(Page-level text extractions)
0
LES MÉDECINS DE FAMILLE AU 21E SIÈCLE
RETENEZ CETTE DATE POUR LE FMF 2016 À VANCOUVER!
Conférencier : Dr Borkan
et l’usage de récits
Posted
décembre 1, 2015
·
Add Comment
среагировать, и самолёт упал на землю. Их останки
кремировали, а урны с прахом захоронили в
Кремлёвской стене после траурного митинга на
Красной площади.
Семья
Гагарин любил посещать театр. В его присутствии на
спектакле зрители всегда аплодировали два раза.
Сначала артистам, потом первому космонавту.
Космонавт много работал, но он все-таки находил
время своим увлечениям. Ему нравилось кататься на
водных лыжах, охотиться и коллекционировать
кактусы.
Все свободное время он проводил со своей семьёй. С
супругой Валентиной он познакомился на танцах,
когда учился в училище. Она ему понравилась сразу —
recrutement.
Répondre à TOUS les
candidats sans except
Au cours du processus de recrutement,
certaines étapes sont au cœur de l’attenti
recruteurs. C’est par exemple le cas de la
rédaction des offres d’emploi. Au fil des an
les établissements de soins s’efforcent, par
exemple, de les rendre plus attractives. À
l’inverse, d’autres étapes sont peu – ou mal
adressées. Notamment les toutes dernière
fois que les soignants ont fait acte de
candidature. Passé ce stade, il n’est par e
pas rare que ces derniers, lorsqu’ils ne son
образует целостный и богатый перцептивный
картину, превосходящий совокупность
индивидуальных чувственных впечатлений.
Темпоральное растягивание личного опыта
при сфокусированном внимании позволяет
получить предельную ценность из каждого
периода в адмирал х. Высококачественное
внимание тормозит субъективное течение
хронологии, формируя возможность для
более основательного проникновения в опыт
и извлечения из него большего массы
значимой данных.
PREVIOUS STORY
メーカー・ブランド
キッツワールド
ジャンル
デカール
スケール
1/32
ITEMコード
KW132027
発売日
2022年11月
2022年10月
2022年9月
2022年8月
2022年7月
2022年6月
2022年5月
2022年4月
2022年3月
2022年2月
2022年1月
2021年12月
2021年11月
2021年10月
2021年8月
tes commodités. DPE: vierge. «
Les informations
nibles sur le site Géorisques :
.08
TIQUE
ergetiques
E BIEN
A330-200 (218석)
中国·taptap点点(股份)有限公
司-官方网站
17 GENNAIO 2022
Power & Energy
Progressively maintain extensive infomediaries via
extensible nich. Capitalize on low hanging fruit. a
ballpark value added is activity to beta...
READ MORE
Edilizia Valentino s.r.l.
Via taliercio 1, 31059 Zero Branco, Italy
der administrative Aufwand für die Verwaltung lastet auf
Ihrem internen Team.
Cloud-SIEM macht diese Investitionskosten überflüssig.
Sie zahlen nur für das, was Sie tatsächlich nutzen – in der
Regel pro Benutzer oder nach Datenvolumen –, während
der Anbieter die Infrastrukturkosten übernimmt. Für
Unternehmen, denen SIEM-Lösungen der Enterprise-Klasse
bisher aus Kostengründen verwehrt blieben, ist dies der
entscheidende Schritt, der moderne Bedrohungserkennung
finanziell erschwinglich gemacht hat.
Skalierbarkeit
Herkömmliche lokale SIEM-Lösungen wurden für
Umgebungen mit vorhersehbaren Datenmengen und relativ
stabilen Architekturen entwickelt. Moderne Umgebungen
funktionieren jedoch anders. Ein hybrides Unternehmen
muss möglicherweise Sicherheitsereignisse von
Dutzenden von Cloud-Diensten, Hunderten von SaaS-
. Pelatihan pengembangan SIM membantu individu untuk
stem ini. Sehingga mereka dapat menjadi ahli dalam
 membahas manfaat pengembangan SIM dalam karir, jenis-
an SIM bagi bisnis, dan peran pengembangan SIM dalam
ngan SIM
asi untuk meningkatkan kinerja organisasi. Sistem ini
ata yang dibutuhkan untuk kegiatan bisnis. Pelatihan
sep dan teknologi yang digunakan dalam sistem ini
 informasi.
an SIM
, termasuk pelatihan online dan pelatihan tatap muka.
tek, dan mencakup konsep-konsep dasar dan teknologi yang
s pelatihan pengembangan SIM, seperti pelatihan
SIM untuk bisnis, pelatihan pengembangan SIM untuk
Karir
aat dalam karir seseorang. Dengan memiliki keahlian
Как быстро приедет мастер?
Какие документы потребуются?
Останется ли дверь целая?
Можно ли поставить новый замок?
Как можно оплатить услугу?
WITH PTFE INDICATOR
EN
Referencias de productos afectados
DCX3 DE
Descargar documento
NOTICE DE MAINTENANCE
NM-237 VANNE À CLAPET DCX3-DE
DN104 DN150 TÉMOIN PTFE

_Aim of the exercise_
Write only the number of lines in the data where the string "pengembangan" can be found.

_Task solution_
5